The most amusing cameo comes from the physically stunning Paz de la Huerta who repeatedly turns up in Isaach De Bankole’s hotel room naked or wearing a transparent plastic raincoat, wielding a gun and offering him sex, which he declines on the grounds that he is working (even though his work never seems to consist of anything more than sitting in cafes and drinking espressos two at a time).

Tilda Swinton sits down to join Isaach De Bankole over an espresso in The Limits of Control (2009)
Tilda Swinton sits down at an open air cafe to join Isaach De Bankole over an espresso

With each of the people he meets, Isaach De Bankole has to swap a matchbox that contains a piece of paper with a code phrase, which he then swallows after glancing at only once – typically we never find out what these clues mean. None of the characters are given names. Certain cryptic phrases – “the universe has no centres and edges,” “those who think they are bigger than the rest of us should go to the cemetery – there they see what life really is” – keep being repeated between these conversations. At the beginning of each encounter, Isaach De Bankole is asked if he speaks Spanish and always answers in the negative. Throughout each of these monologues, Isaach De Bankole sits and says almost nothing, only impassively watching the other person. His is a remarkably inscrutable performance where he seems to go through the entire film without ever betraying a single expression – indeed, it was finally at the one-hour point that one gets to see him crack the suggestion of a smile.

As Tilda Swinton’s character opines in the film, Jim Jarmusch seems to enjoy the silences more than he does the exchanges. The film has a much slower and more static pace than almost any other film you care to name – it seems to take place more in its Tai Chi rhythms, the calmness of Isaach De Bankole sitting in an open-air cafe just looking at the building opposite or the impassive silences he maintain through every conversation. Indeed, one scene where Tilda Swinton is for reasons unknown grabbed by men and shoved into a car is so fast-paced in comparison to the rest of the film that it feels like it belongs to another type of caper film altogether.

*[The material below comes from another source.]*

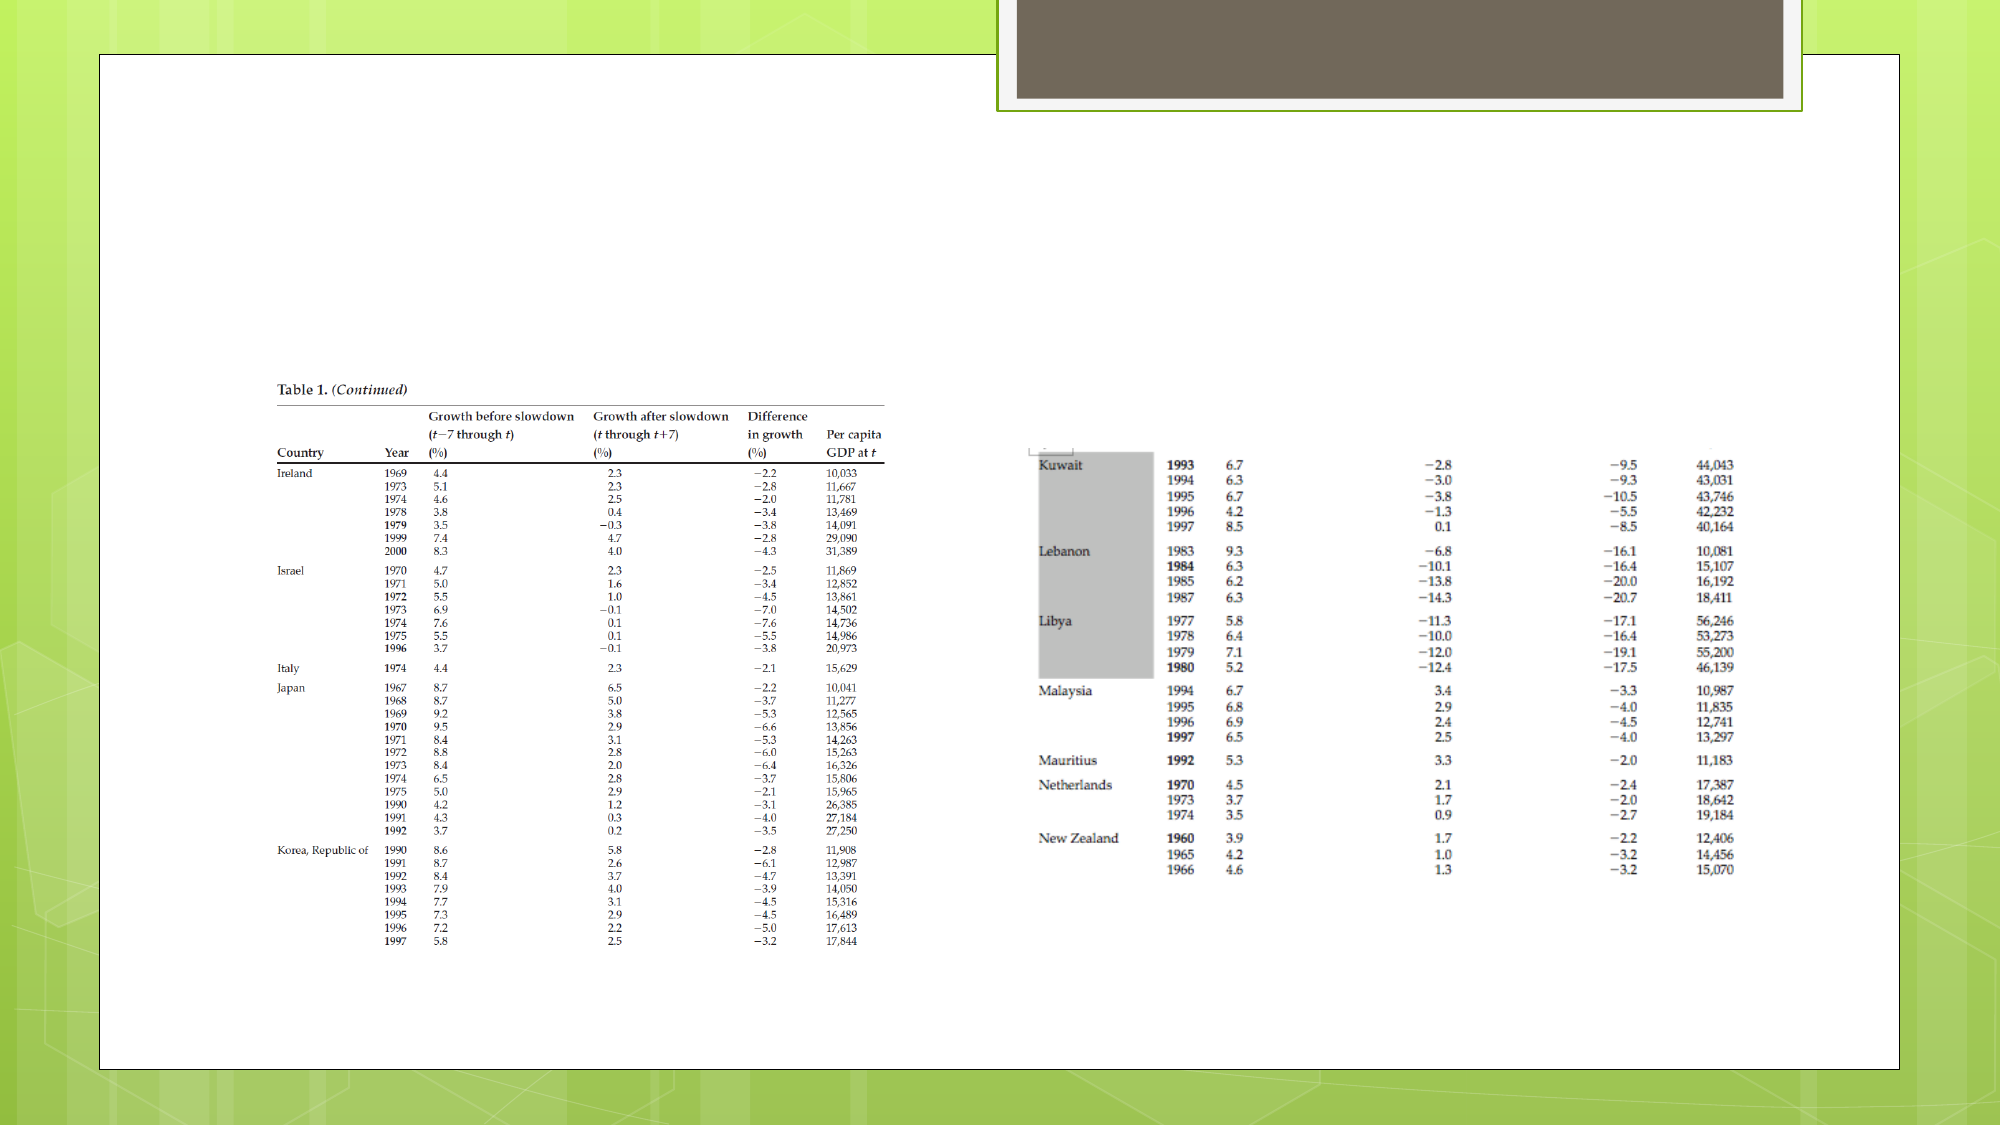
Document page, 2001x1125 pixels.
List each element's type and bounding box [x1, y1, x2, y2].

list [1015, 379, 1765, 953]
list [208, 372, 958, 947]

It is all very cryptically baffling. We are not even that sure what Isaach De Bankole’s assignment is about – near the end, he somehow appears in Bill Murray’s secure bunker. When asked how he managed to get in, his only reply is an entirely enigmatic “I used my imagination.” Murray then has a hurried monologue about how people don’t understand what he does before Isaach strangles him.

Paz de la Huerta as the mystery woman known only as Nude in The Limits of Control (2009)
Paz de la Huerta as the mystery woman known only as Nude

The next-to-last shot of the film is Isaach De Bankole sitting in an art gallery staring at a work on the wall that looks like a rumpled white bedsheet that has been hung on a canvas – you are not even sure whether it actually is an artwork or a cleaning cloth that the gallery has hung over the real painting. The baffling blankness of the scene surely seems the perfect epitaph for the entire film.

One of the great pluses of the film is Hong Kong-based cinematographer Christopher Doyle’s photography. He shoots the Spanish cities and countryside with a cool modernism as though framing them for prints on the wall and this gives an enormously expansive life to the film. Were the cutting rate between Jim Jarmusch’s shots hurried up by at least twice the pace, The Limits of Control has a visual sophistication that could easily pass for a contemporary fashion commercial.

(Nominee for Best Supporting Actress (Paz de la Huerta) and Best Cinematography at this site’s Best of 2009 Awards).